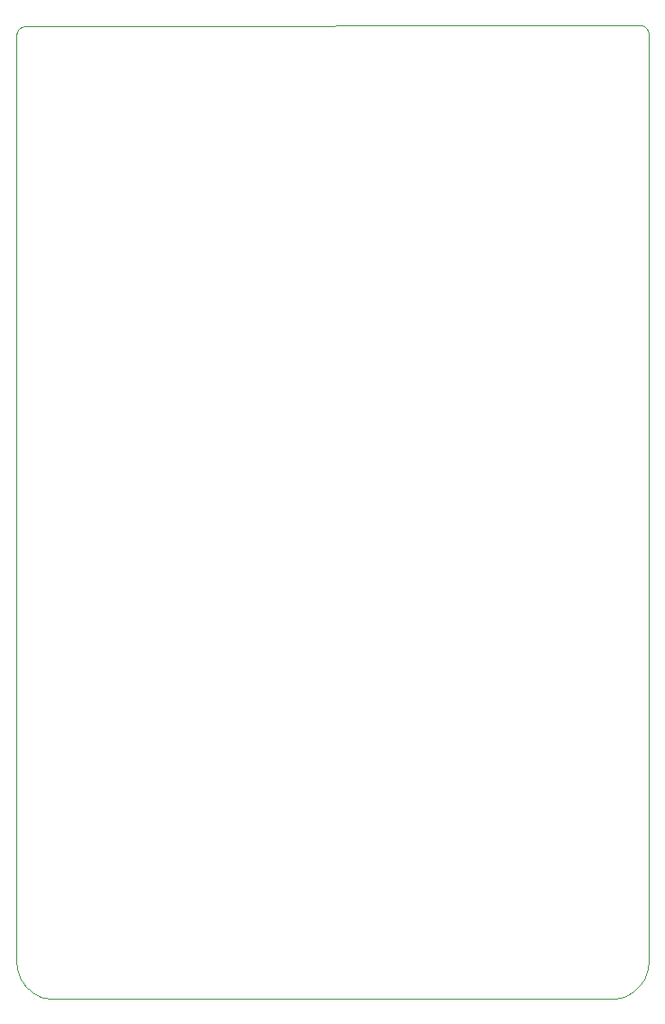
<source format=gm1>
G04*
G04 #@! TF.GenerationSoftware,Altium Limited,Altium Designer,21.0.8 (223)*
G04*
G04 Layer_Color=16711935*
%FSLAX25Y25*%
%MOIN*%
G70*
G04*
G04 #@! TF.SameCoordinates,24B65C91-686E-4BDF-BE13-0E35A49C72FF*
G04*
G04*
G04 #@! TF.FilePolarity,Positive*
G04*
G01*
G75*
%ADD13C,0.00394*%
D13*
X-4500Y359000D02*
X-5427Y358853D01*
X-6263Y358427D01*
X-6927Y357763D01*
X-7353Y356927D01*
X-7500Y356000D01*
X226000Y356500D02*
X225853Y357427D01*
X225427Y358263D01*
X224763Y358927D01*
X223927Y359353D01*
X223000Y359500D01*
X212000Y1D02*
X212999Y37D01*
X213992Y144D01*
X214976Y321D01*
X215944Y568D01*
X216893Y884D01*
X217816Y1266D01*
X218709Y1714D01*
X219569Y2224D01*
X220390Y2794D01*
X221168Y3421D01*
X221900Y4102D01*
X222581Y4833D01*
X223208Y5611D01*
X223778Y6432D01*
X224288Y7292D01*
X224735Y8185D01*
X225117Y9109D01*
X225433Y10057D01*
X225680Y11025D01*
X225857Y12009D01*
X225964Y13002D01*
X226000Y14001D01*
X-7500Y14000D02*
X-7464Y13001D01*
X-7357Y12008D01*
X-7180Y11024D01*
X-6933Y10056D01*
X-6617Y9108D01*
X-6235Y8184D01*
X-5787Y7290D01*
X-5277Y6431D01*
X-4707Y5610D01*
X-4080Y4832D01*
X-3399Y4101D01*
X-2668Y3419D01*
X-1890Y2792D01*
X-1069Y2222D01*
X-209Y1712D01*
X684Y1265D01*
X1608Y883D01*
X2556Y567D01*
X3524Y320D01*
X4508Y143D01*
X5501Y36D01*
X6500Y0D01*
X-4500Y358982D02*
X223000Y359515D01*
X226000Y14001D02*
X226000Y356500D01*
X-7500Y14000D02*
X-7500Y356000D01*
X6500Y0D02*
X212000Y0D01*
M02*

</source>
◇ ◇ ◇ ◇ ◇ ◇ ◇
### TO DO
Reproduce the records above word for word, without the images.

### EXERCISE ANSWER
<source format=gm1>
G04*
G04 #@! TF.GenerationSoftware,Altium Limited,Altium Designer,21.0.8 (223)*
G04*
G04 Layer_Color=16711935*
%FSLAX25Y25*%
%MOIN*%
G70*
G04*
G04 #@! TF.SameCoordinates,24B65C91-686E-4BDF-BE13-0E35A49C72FF*
G04*
G04*
G04 #@! TF.FilePolarity,Positive*
G04*
G01*
G75*
%ADD13C,0.00394*%
D13*
X-4500Y359000D02*
X-5427Y358853D01*
X-6263Y358427D01*
X-6927Y357763D01*
X-7353Y356927D01*
X-7500Y356000D01*
X226000Y356500D02*
X225853Y357427D01*
X225427Y358263D01*
X224763Y358927D01*
X223927Y359353D01*
X223000Y359500D01*
X212000Y1D02*
X212999Y37D01*
X213992Y144D01*
X214976Y321D01*
X215944Y568D01*
X216893Y884D01*
X217816Y1266D01*
X218709Y1714D01*
X219569Y2224D01*
X220390Y2794D01*
X221168Y3421D01*
X221900Y4102D01*
X222581Y4833D01*
X223208Y5611D01*
X223778Y6432D01*
X224288Y7292D01*
X224735Y8185D01*
X225117Y9109D01*
X225433Y10057D01*
X225680Y11025D01*
X225857Y12009D01*
X225964Y13002D01*
X226000Y14001D01*
X-7500Y14000D02*
X-7464Y13001D01*
X-7357Y12008D01*
X-7180Y11024D01*
X-6933Y10056D01*
X-6617Y9108D01*
X-6235Y8184D01*
X-5787Y7290D01*
X-5277Y6431D01*
X-4707Y5610D01*
X-4080Y4832D01*
X-3399Y4101D01*
X-2668Y3419D01*
X-1890Y2792D01*
X-1069Y2222D01*
X-209Y1712D01*
X684Y1265D01*
X1608Y883D01*
X2556Y567D01*
X3524Y320D01*
X4508Y143D01*
X5501Y36D01*
X6500Y0D01*
X-4500Y358982D02*
X223000Y359515D01*
X226000Y14001D02*
X226000Y356500D01*
X-7500Y14000D02*
X-7500Y356000D01*
X6500Y0D02*
X212000Y0D01*
M02*

</source>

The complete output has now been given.